## ASSIGNMENT
Only the lines from the one containing "How far back" to the end of the data are wanted; print them exactly as they appear.

## DATA LISTING
▽

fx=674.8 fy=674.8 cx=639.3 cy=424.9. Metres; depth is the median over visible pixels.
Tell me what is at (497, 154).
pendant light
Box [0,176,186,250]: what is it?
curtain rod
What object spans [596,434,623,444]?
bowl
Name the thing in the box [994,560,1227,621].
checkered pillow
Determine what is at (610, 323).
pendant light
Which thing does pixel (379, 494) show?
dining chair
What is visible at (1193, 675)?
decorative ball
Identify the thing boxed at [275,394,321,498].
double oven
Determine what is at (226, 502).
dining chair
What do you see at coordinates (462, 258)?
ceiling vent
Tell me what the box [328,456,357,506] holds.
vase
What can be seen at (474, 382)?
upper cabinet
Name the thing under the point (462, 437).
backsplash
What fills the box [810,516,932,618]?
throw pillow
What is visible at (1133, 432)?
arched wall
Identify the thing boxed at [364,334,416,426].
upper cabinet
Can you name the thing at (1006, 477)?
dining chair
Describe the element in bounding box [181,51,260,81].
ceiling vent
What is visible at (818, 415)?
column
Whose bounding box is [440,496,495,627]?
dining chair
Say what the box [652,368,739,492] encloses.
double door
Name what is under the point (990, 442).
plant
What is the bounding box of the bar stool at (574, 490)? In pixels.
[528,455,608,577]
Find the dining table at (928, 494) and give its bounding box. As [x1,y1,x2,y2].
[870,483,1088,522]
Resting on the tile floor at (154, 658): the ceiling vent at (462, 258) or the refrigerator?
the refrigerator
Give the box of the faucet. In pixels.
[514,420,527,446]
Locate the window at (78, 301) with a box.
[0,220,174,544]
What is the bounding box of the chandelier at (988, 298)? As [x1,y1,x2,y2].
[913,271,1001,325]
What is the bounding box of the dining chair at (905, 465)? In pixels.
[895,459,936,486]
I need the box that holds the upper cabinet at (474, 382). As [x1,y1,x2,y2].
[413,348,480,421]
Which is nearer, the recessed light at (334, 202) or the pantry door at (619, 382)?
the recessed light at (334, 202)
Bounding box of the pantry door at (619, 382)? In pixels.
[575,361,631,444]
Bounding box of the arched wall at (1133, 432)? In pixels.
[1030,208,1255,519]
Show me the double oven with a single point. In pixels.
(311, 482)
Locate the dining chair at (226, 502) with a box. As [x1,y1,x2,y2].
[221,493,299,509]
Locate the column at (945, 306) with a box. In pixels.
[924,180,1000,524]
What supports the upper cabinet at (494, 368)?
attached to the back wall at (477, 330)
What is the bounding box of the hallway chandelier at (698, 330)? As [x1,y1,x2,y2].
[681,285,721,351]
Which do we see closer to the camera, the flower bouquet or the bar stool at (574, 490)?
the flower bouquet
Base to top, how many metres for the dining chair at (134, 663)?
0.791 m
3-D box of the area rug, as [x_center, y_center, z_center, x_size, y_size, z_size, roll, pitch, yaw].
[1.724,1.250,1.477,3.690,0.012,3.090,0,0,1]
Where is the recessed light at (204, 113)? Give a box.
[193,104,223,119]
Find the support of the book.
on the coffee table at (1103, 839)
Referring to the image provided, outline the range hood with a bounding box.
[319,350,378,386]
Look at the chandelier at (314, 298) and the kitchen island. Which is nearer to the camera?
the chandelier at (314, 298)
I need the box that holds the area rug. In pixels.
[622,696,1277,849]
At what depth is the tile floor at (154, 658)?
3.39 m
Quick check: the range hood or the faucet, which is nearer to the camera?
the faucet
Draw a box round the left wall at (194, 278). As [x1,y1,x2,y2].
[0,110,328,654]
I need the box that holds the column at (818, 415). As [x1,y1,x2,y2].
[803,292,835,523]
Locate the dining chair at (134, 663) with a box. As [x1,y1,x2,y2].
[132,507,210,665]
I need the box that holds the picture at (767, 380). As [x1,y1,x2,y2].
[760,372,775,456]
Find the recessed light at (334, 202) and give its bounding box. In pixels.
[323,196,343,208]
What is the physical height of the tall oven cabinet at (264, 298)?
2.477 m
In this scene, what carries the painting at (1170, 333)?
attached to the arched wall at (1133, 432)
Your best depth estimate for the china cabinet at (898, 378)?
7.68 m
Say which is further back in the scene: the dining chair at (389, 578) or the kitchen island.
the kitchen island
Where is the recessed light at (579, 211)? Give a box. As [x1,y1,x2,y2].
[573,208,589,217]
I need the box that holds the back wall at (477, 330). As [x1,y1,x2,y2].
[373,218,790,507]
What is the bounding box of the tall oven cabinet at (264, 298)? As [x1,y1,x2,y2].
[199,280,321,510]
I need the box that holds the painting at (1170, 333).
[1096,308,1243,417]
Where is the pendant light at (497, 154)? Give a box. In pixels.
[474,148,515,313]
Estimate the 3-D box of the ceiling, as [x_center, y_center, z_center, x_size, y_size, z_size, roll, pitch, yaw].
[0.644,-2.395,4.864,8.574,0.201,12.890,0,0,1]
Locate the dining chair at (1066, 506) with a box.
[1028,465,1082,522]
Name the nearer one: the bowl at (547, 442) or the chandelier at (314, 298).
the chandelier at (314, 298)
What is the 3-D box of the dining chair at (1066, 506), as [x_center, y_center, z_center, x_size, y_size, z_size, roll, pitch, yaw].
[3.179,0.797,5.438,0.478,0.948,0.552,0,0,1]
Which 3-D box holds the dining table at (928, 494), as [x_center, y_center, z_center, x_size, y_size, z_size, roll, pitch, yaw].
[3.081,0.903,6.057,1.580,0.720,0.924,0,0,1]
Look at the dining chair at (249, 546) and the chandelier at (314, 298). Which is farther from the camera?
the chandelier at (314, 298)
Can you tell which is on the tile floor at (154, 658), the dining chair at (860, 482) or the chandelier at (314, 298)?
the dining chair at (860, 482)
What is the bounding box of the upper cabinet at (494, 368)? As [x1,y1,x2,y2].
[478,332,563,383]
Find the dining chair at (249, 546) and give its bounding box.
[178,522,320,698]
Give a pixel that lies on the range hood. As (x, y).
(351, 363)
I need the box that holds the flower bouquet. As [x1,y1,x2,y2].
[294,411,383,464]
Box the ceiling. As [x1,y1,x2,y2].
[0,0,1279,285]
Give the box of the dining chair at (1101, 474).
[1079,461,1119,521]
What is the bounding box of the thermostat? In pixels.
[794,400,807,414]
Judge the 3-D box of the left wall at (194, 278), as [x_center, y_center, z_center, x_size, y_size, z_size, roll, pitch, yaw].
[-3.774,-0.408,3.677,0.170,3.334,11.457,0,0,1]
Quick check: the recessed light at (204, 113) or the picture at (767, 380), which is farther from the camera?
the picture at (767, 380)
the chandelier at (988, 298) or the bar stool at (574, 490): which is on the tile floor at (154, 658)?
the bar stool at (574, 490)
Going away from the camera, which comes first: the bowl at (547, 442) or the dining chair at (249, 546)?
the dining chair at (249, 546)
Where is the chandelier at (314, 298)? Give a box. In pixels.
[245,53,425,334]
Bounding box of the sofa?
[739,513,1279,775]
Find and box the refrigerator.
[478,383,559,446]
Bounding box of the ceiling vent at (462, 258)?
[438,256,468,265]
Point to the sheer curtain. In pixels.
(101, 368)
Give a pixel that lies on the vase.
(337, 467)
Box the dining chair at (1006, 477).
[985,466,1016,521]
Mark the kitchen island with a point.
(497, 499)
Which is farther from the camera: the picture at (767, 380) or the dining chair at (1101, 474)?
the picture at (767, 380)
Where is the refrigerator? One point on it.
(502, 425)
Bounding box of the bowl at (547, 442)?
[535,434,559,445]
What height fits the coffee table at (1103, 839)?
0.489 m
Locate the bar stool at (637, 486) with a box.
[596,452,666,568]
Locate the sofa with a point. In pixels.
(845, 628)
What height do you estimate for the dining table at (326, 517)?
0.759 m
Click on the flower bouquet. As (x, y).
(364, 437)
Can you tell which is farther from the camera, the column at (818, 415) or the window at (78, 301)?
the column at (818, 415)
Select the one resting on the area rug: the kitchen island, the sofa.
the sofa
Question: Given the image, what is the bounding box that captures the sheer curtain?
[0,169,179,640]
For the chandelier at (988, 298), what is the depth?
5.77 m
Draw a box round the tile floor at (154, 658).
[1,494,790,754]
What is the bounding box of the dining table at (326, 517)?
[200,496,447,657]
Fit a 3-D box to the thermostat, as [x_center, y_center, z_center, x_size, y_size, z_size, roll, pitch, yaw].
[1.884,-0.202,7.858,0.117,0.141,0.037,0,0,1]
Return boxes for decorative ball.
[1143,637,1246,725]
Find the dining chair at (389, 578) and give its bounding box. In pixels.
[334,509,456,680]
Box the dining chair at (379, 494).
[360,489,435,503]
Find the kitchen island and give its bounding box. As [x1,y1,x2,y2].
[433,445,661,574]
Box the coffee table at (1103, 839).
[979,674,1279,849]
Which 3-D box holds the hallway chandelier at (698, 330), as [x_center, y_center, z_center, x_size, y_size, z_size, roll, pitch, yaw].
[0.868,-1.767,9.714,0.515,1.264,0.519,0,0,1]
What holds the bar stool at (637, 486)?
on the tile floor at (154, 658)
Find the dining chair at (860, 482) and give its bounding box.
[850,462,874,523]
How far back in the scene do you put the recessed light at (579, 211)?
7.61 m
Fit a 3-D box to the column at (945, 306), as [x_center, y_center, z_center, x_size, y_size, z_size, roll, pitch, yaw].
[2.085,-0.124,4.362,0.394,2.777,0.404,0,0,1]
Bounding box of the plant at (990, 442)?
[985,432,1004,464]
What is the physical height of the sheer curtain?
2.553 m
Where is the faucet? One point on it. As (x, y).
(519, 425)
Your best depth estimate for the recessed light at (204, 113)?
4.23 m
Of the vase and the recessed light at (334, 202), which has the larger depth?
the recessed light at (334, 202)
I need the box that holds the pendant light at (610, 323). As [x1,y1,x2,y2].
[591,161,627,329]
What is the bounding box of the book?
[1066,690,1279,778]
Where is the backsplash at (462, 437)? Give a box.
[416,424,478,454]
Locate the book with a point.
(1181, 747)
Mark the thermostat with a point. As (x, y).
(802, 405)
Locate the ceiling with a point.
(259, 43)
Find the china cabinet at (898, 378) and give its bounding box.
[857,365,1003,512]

△

## EXPECTED OUTPUT
How far back in the scene do you put the recessed light at (579, 211)?
7.61 m
Fit a 3-D box to the column at (945, 306), as [x_center, y_center, z_center, x_size, y_size, z_size, roll, pitch, yaw].
[2.085,-0.124,4.362,0.394,2.777,0.404,0,0,1]
Bounding box of the plant at (990, 442)?
[985,432,1004,464]
What is the physical height of the sheer curtain?
2.553 m
Where is the faucet? One point on it. As (x, y).
(519, 425)
Your best depth estimate for the recessed light at (204, 113)?
4.23 m
Of the vase and the recessed light at (334, 202), which has the larger depth?
the recessed light at (334, 202)
I need the box that holds the pendant light at (610, 323). As [x1,y1,x2,y2].
[591,161,627,329]
What is the bounding box of the book?
[1066,690,1279,778]
Where is the backsplash at (462, 437)? Give a box.
[416,424,478,454]
Locate the book with a point.
(1181, 747)
Mark the thermostat with a point. As (x, y).
(802, 405)
Locate the ceiling with a point.
(259, 43)
Find the china cabinet at (898, 378) and give its bounding box.
[857,365,1003,512]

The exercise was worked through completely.